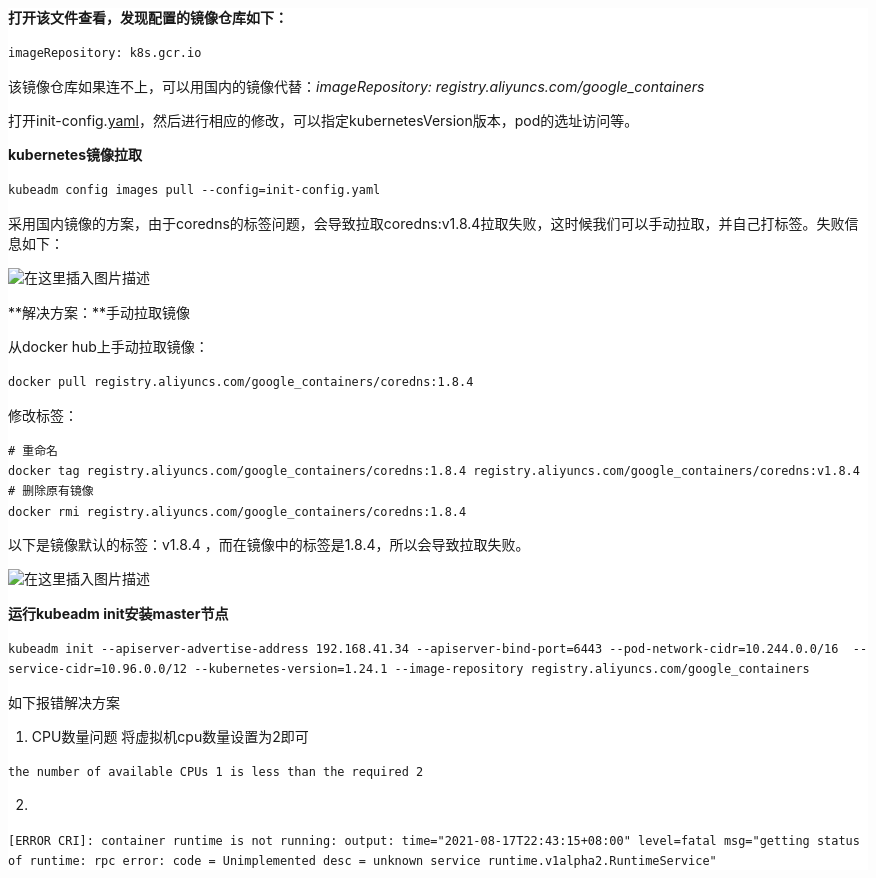 **打开该文件查看，发现配置的镜像仓库如下：**

```shell
imageRepository: k8s.gcr.io
```

该镜像仓库如果连不上，可以用国内的镜像代替：*imageRepository: registry.aliyuncs.com/google_containers*

打开init-config.[yaml](https://so.csdn.net/so/search?q=yaml&spm=1001.2101.3001.7020)，然后进行相应的修改，可以指定kubernetesVersion版本，pod的选址访问等。

**kubernetes镜像拉取**

```shell
kubeadm config images pull --config=init-config.yaml
```

采用国内镜像的方案，由于coredns的标签问题，会导致拉取coredns:v1.8.4拉取失败，这时候我们可以手动拉取，并自己打标签。失败信息如下：

![在这里插入图片描述](https://img-blog.csdnimg.cn/e63e45b520cc49878f13e1dfac16a62c.png#pic_center)

**解决方案：**手动拉取镜像

从docker hub上手动拉取镜像：

```shell
docker pull registry.aliyuncs.com/google_containers/coredns:1.8.4
```

修改标签：

```shell
# 重命名
docker tag registry.aliyuncs.com/google_containers/coredns:1.8.4 registry.aliyuncs.com/google_containers/coredns:v1.8.4
# 删除原有镜像
docker rmi registry.aliyuncs.com/google_containers/coredns:1.8.4
```

以下是镜像默认的标签：v1.8.4 ，而在镜像中的标签是1.8.4，所以会导致拉取失败。

![在这里插入图片描述](https://img-blog.csdnimg.cn/4d6e6e4adf93410495ee1cbaf7d1db0d.png#pic_center)

**运行kubeadm init安装master节点**

```shell
kubeadm init --apiserver-advertise-address 192.168.41.34 --apiserver-bind-port=6443 --pod-network-cidr=10.244.0.0/16  --service-cidr=10.96.0.0/12 --kubernetes-version=1.24.1 --image-repository registry.aliyuncs.com/google_containers
```

如下报错解决方案

1. CPU数量问题 将虚拟机cpu数量设置为2即可

```shell
the number of available CPUs 1 is less than the required 2
```

2. 

```shell
[ERROR CRI]: container runtime is not running: output: time="2021-08-17T22:43:15+08:00" level=fatal msg="getting status of runtime: rpc error: code = Unimplemented desc = unknown service runtime.v1alpha2.RuntimeService"
```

══════════

▸ How to complete this task
Using the records above, list each line that includes "pull".

▸ Output for this task
kubeadm config images pull --config=init-config.yaml
docker pull registry.aliyuncs.com/google_containers/coredns:1.8.4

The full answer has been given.